After the confiscation of Catholic Church property in Spain, Madrid ceded the church to the community, as a town hall, school and hospital. The rest of the building, including the chapel, main church building and priest's dressing room has survived almost as it was. In 1866, the dome of the old parish church collapsed; this building today houses the main town hall.

The church itself is a wide nave in the shape of a cross with interconnected cloisters for chapels and a half-orange dome, all in the Baroque style. The chapel is a barrel vault with a large flared arch with the dome in the centre of the room. Fourteen canvases cover the room; with a golden altar. Its highly decorated appearance makes it stand out.

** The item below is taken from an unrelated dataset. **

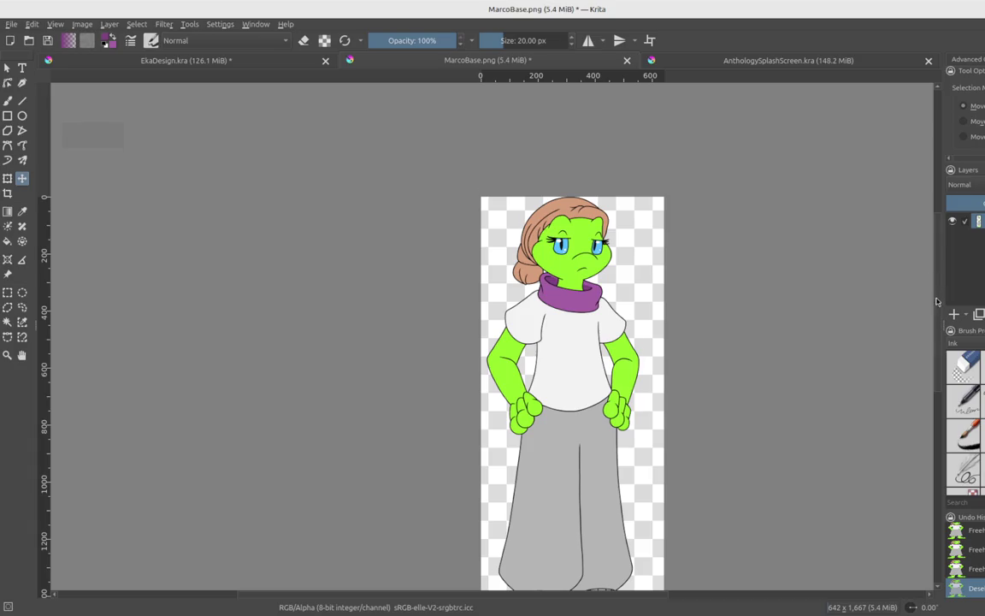
scroll(938, 328, down, 1)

The tiled plinth has seven canvases that are works by the La Mancha painter Gaspar de la Huerta. This plinth is regarded as one of the best known examples of Valencian Baroque architecture.

There is also a small image of the Virgin of the Lost Child, known locally as the Virgen del Colmillo ("Virgin of the Tusk"), so called due to its carving from an elephant tusk. Dating from the fifteenth century, it is said that the Saint Vincent Ferrer carried this small image with him when preaching and undertaking pilgrimages. He arrived at the church in Caudel on 21 October 1627.